Jesus and his siblings would have grown up learning scripture, probably memorizing long passages. Any Jew in that time and place would have been scripturally and theologically literate. In addition, it wasn't unusual for a regular person like Jesus to read and teach in the Sabbath assembly; as in synagogues today, they had a custom of inviting congregants to read Torah on Sabbath.

Models for Ministry

Jesus' friends and relatives didn't get who he was; we can commiserate from knowing about how it feels when people don't understand us, the pain of being rejected or not welcome. Those can be important discussions in light of scripture. But for today, we hear about Jesus sending disciples to do the same ministry he has done. Jesus doesn't wait until their understanding and actions all are perfect; Jesus trusts and sends them as they are. They go out as sent people (apostles) because Jesus has authorized them.

At this particular time, Jesus sends his disciples out in pairs of two. He tells them to go with only bare basics: sandals to protect their feet, a walking stick to help trudging over rough terrain—maybe to chase away snakes and vermin. He tells them not to take food or money! This is far from the only biblical model for reaching-out, invitational evangelism, yet many still follow the two by two, minimal supplies, relying on people we encounter example.

Guests and Hosts: Where We Live

6:10: Wherever you enter a house, stay there until you leave the place (locale).

Preaching, teaching, and healing are important aspects of twenty-first century Christian ministry for individuals and for entities like congregations, schools, and hospitals. Besides, we love to host people. Every city has dozens of church-related food ministries of different types and several housing/shelter services for various populations.

Related to hosting, typically we think of food and shelter, but why not count ministries of music, visual arts, and dance in the ways we host others, whether they're in the audience or we're instructing them?

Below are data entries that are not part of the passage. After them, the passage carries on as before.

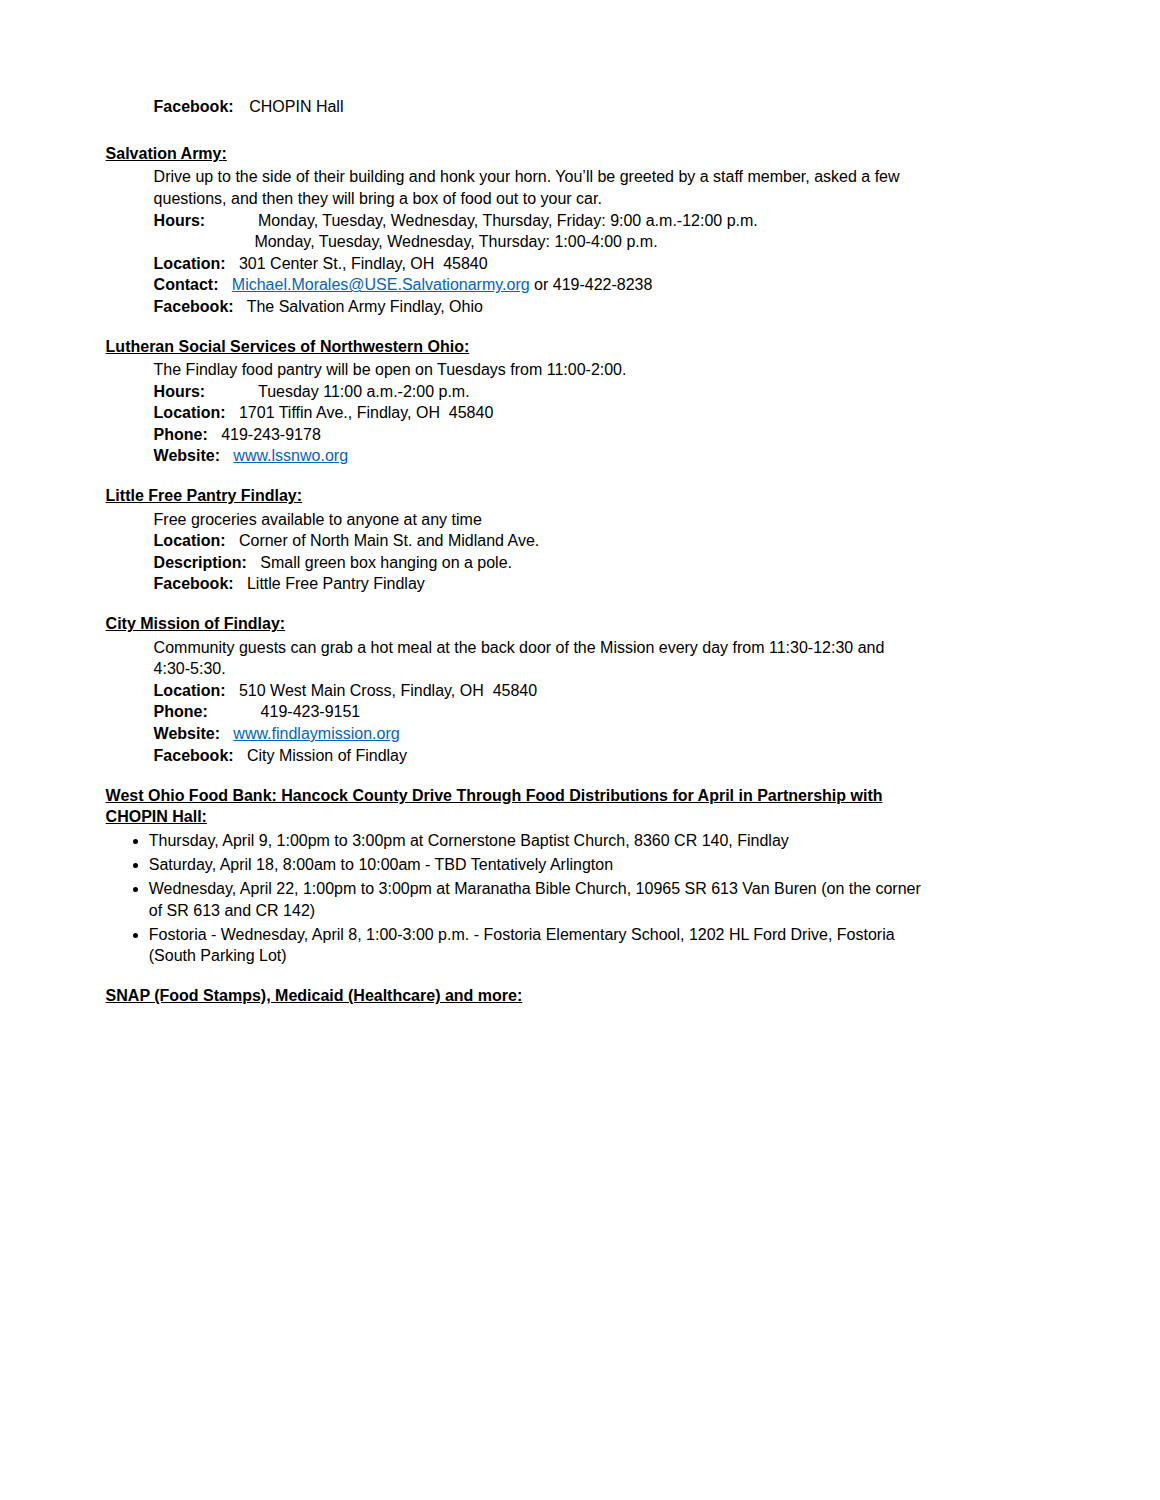Facebook: CHOPIN Hall
Salvation Army:
Drive up to the side of their building and honk your horn. You’ll be greeted by a staff member, asked a few questions, and then they will bring a box of food out to your car.
Hours: Monday, Tuesday, Wednesday, Thursday, Friday: 9:00 a.m.-12:00 p.m.
Monday, Tuesday, Wednesday, Thursday: 1:00-4:00 p.m.
Location: 301 Center St., Findlay, OH 45840
Contact: Michael.Morales@USE.Salvationarmy.org or 419-422-8238
Facebook: The Salvation Army Findlay, Ohio
Lutheran Social Services of Northwestern Ohio:
The Findlay food pantry will be open on Tuesdays from 11:00-2:00.
Hours: Tuesday 11:00 a.m.-2:00 p.m.
Location: 1701 Tiffin Ave., Findlay, OH 45840
Phone: 419-243-9178
Website: www.lssnwo.org
Little Free Pantry Findlay:
Free groceries available to anyone at any time
Location: Corner of North Main St. and Midland Ave.
Description: Small green box hanging on a pole.
Facebook: Little Free Pantry Findlay
City Mission of Findlay:
Community guests can grab a hot meal at the back door of the Mission every day from 11:30-12:30 and 4:30-5:30.
Location: 510 West Main Cross, Findlay, OH 45840
Phone: 419-423-9151
Website: www.findlaymission.org
Facebook: City Mission of Findlay
West Ohio Food Bank: Hancock County Drive Through Food Distributions for April in Partnership with CHOPIN Hall:
Thursday, April 9, 1:00pm to 3:00pm at Cornerstone Baptist Church, 8360 CR 140, Findlay
Saturday, April 18, 8:00am to 10:00am - TBD Tentatively Arlington
Wednesday, April 22, 1:00pm to 3:00pm at Maranatha Bible Church, 10965 SR 613 Van Buren (on the corner of SR 613 and CR 142)
Fostoria - Wednesday, April 8, 1:00-3:00 p.m. - Fostoria Elementary School, 1202 HL Ford Drive, Fostoria (South Parking Lot)
SNAP (Food Stamps), Medicaid (Healthcare) and more:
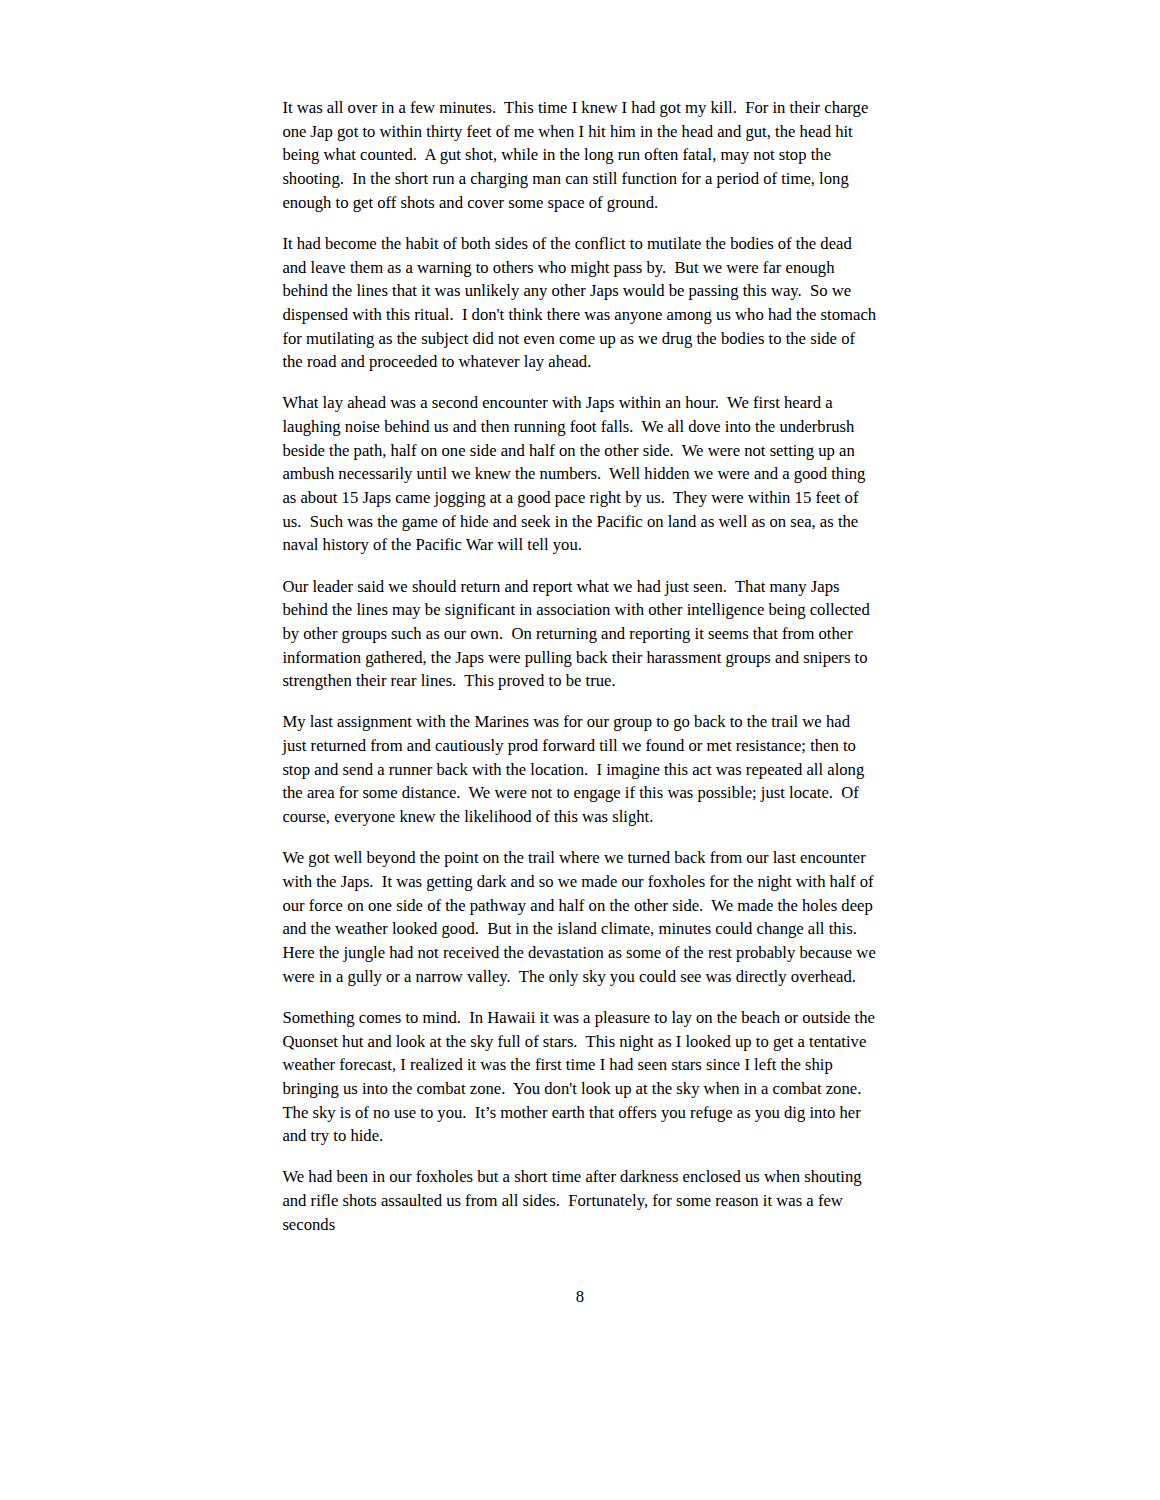It was all over in a few minutes. This time I knew I had got my kill. For in their charge one Jap got to within thirty feet of me when I hit him in the head and gut, the head hit being what counted. A gut shot, while in the long run often fatal, may not stop the shooting. In the short run a charging man can still function for a period of time, long enough to get off shots and cover some space of ground.
It had become the habit of both sides of the conflict to mutilate the bodies of the dead and leave them as a warning to others who might pass by. But we were far enough behind the lines that it was unlikely any other Japs would be passing this way. So we dispensed with this ritual. I don't think there was anyone among us who had the stomach for mutilating as the subject did not even come up as we drug the bodies to the side of the road and proceeded to whatever lay ahead.
What lay ahead was a second encounter with Japs within an hour. We first heard a laughing noise behind us and then running foot falls. We all dove into the underbrush beside the path, half on one side and half on the other side. We were not setting up an ambush necessarily until we knew the numbers. Well hidden we were and a good thing as about 15 Japs came jogging at a good pace right by us. They were within 15 feet of us. Such was the game of hide and seek in the Pacific on land as well as on sea, as the naval history of the Pacific War will tell you.
Our leader said we should return and report what we had just seen. That many Japs behind the lines may be significant in association with other intelligence being collected by other groups such as our own. On returning and reporting it seems that from other information gathered, the Japs were pulling back their harassment groups and snipers to strengthen their rear lines. This proved to be true.
My last assignment with the Marines was for our group to go back to the trail we had just returned from and cautiously prod forward till we found or met resistance; then to stop and send a runner back with the location. I imagine this act was repeated all along the area for some distance. We were not to engage if this was possible; just locate. Of course, everyone knew the likelihood of this was slight.
We got well beyond the point on the trail where we turned back from our last encounter with the Japs. It was getting dark and so we made our foxholes for the night with half of our force on one side of the pathway and half on the other side. We made the holes deep and the weather looked good. But in the island climate, minutes could change all this. Here the jungle had not received the devastation as some of the rest probably because we were in a gully or a narrow valley. The only sky you could see was directly overhead.
Something comes to mind. In Hawaii it was a pleasure to lay on the beach or outside the Quonset hut and look at the sky full of stars. This night as I looked up to get a tentative weather forecast, I realized it was the first time I had seen stars since I left the ship bringing us into the combat zone. You don't look up at the sky when in a combat zone. The sky is of no use to you. It’s mother earth that offers you refuge as you dig into her and try to hide.
We had been in our foxholes but a short time after darkness enclosed us when shouting and rifle shots assaulted us from all sides. Fortunately, for some reason it was a few seconds
8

We're still the hosts-givers; they're our guests-recipients.

But here Jesus tells us let other people host you! Enjoy their hospitality; let them give to you. Make yourselves at home among strangers.

We need to contextualize what we do in order to relate well to others' cultures and experience. We want them to feel welcomed and definitely puzzled or offended. How can we learn to host in ways they relate to… maybe by letting them host us?!

We can learn about our neighbors' food by eating it, watching or helping them prepare it, along with table manners that may be different from ours. After all, western European food etiquette departs from our usual North American habits. Engage newcomers to learn about their music, traditions, geography, and other features in their countries of origin. Countries of origin? How about families and individuals from other sections of the USA? We can learn basic words and phrases in others' languages. If they're native speakers of English, pick up some of their colloquial phrases and use them properly.

If because of space, too remote a location, or other concerns activities can't happen in someone's home, we can invite them to a meal or other activity in a park, rec or community center, maybe in our church building. I'll add in here it's absolutely okay to offer financial support to help offset the cost of food or other supplies. Ministries and outreach can't occur without bodies, minds, and spirits, but don't underestimate how essential funding is.

6:11 "If any place will not welcome you and they refuse to hear you, as you leave, shake off the dust that is on your feet as a testimony against them." Move right on! What about that advice? How long do we wait? I always say, "people are going to say and do whatever they're doing to say and do. Don't let them wag you." My own advice often has worked well for me, but how do we discern it's time to move on?